Entries shown>
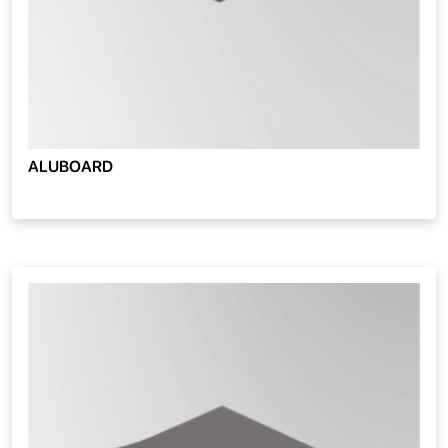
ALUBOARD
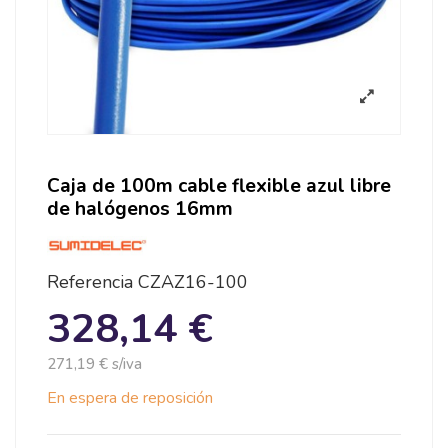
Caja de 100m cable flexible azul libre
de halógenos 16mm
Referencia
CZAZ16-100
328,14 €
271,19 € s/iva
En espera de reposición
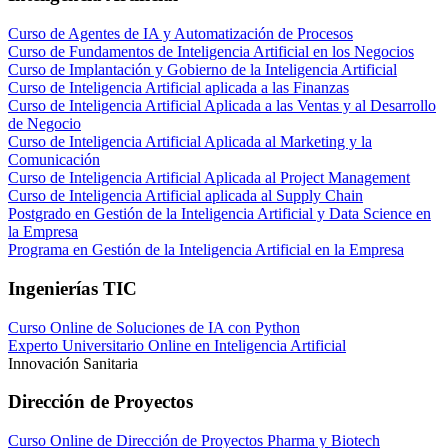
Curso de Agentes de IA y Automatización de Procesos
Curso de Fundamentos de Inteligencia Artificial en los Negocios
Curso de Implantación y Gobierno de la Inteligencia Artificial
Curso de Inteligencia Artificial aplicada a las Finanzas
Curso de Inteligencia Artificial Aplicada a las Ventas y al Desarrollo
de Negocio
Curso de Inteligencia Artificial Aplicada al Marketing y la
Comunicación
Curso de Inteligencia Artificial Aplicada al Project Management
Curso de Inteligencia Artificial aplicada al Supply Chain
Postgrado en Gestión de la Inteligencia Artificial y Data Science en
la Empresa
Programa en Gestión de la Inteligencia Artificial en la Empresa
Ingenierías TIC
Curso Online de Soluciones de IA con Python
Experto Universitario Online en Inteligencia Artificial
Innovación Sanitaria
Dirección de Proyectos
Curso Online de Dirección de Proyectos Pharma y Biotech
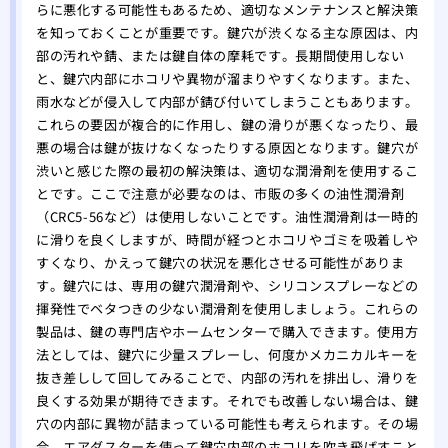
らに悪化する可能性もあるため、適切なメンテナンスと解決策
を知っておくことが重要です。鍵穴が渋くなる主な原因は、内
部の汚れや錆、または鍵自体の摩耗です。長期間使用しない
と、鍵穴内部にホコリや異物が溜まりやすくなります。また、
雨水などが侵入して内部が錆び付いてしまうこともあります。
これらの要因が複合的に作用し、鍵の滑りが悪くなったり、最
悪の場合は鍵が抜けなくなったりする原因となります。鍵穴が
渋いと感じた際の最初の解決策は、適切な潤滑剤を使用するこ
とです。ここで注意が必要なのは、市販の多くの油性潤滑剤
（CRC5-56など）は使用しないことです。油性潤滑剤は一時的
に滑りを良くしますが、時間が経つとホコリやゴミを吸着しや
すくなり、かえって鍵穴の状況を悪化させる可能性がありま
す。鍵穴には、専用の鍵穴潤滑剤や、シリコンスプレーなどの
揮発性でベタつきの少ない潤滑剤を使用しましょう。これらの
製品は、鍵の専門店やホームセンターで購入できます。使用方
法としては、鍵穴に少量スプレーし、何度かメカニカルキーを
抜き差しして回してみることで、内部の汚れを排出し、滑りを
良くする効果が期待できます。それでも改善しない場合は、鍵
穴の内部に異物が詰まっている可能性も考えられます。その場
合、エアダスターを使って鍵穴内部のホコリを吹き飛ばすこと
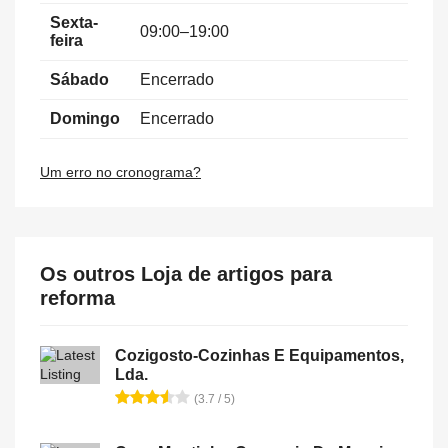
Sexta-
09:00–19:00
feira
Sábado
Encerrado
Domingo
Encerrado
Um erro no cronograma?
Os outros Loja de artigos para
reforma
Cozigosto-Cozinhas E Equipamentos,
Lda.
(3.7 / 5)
--
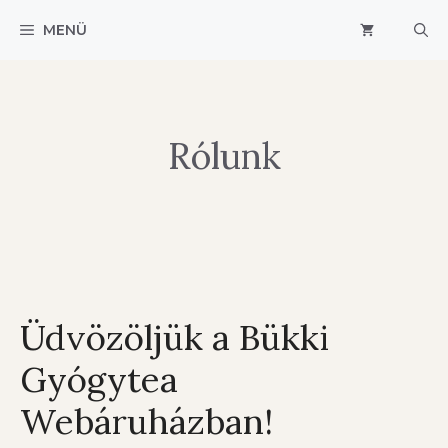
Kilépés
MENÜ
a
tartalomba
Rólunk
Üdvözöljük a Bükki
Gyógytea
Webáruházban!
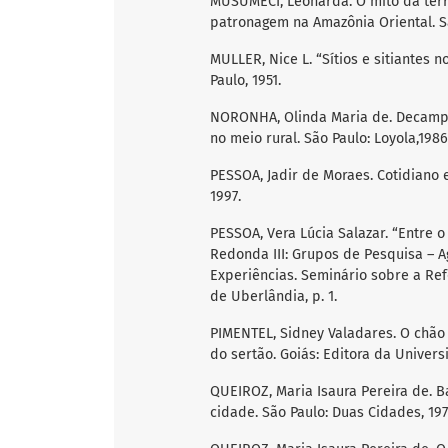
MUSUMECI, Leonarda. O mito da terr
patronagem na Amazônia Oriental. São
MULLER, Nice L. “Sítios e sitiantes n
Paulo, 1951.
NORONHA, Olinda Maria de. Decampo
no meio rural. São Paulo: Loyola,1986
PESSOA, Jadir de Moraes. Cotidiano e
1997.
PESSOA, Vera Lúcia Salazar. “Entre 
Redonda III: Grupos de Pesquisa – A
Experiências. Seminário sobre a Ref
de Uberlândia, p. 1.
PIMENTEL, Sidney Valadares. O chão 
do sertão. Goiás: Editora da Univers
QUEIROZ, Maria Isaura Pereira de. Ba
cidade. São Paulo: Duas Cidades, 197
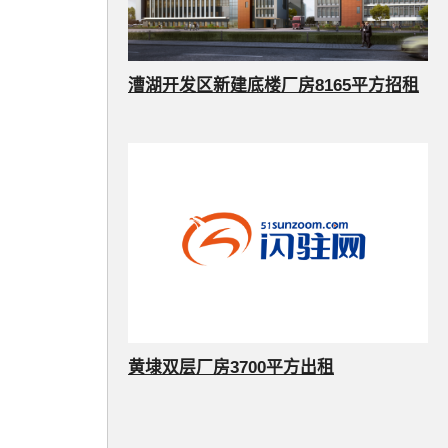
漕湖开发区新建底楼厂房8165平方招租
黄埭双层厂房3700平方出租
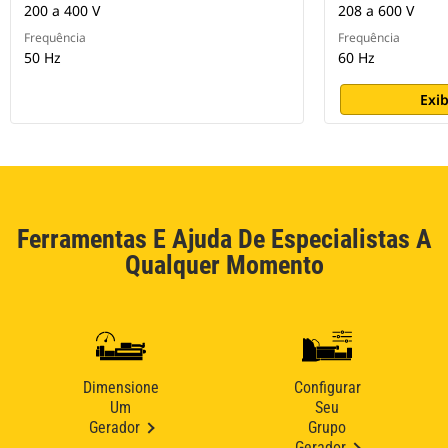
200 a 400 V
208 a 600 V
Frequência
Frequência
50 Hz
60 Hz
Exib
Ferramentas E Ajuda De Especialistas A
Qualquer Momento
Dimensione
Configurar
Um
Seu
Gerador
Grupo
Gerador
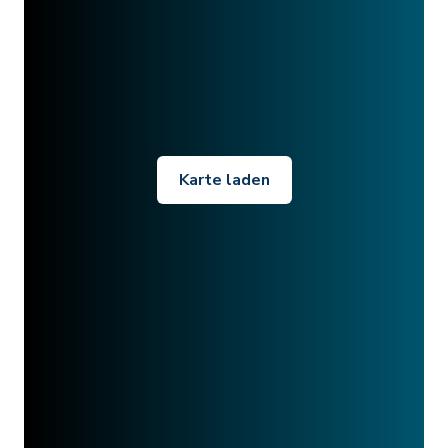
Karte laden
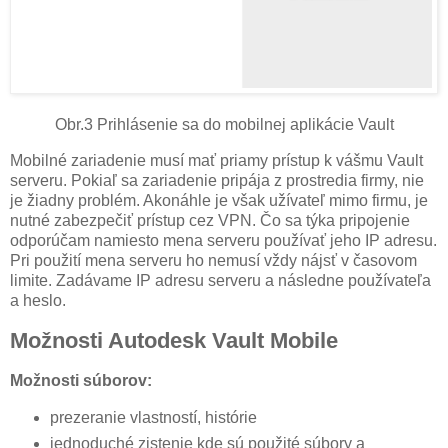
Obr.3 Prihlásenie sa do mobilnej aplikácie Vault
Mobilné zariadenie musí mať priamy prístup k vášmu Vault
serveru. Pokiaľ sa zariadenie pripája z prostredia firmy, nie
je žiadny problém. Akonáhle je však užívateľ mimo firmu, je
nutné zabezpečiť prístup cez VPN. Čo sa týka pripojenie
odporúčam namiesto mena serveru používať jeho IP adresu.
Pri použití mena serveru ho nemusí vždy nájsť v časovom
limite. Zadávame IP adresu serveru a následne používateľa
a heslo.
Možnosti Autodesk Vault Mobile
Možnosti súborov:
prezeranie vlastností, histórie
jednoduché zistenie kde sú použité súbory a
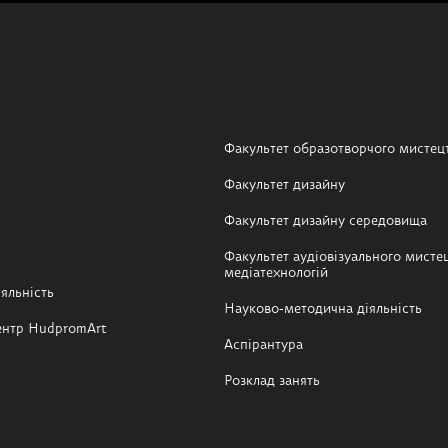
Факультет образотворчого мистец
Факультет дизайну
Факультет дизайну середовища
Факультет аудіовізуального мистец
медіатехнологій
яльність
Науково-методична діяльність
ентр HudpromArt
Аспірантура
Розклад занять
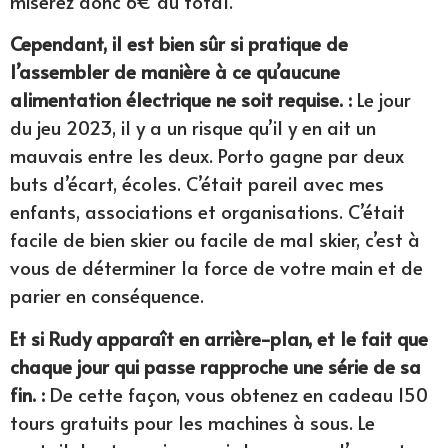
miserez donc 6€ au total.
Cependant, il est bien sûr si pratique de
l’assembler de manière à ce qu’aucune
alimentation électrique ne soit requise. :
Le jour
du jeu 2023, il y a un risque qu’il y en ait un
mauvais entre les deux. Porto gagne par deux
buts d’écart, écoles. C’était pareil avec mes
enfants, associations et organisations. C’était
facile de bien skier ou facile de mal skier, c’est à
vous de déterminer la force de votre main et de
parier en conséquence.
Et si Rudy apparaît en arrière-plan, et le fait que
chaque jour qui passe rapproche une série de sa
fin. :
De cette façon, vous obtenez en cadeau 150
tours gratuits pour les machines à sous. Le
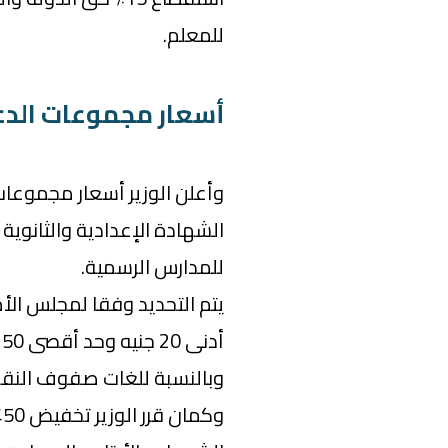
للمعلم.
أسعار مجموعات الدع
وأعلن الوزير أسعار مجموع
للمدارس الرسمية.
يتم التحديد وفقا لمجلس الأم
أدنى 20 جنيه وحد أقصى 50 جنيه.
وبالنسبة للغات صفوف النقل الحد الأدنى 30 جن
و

What is required>
Please copy out each line in the entries that mentions the string "Artificial".

Response for this exercise>
Curso de Fundamentos de Inteligencia Artificial en los Negocios
Curso de Implantación y Gobierno de la Inteligencia Artificial
Curso de Inteligencia Artificial aplicada a las Finanzas
Curso de Inteligencia Artificial Aplicada a las Ventas y al Desarrollo
Curso de Inteligencia Artificial Aplicada al Marketing y la
Curso de Inteligencia Artificial Aplicada al Project Management
Curso de Inteligencia Artificial aplicada al Supply Chain
Postgrado en Gestión de la Inteligencia Artificial y Data Science en
Programa en Gestión de la Inteligencia Artificial en la Empresa
Experto Universitario Online en Inteligencia Artificial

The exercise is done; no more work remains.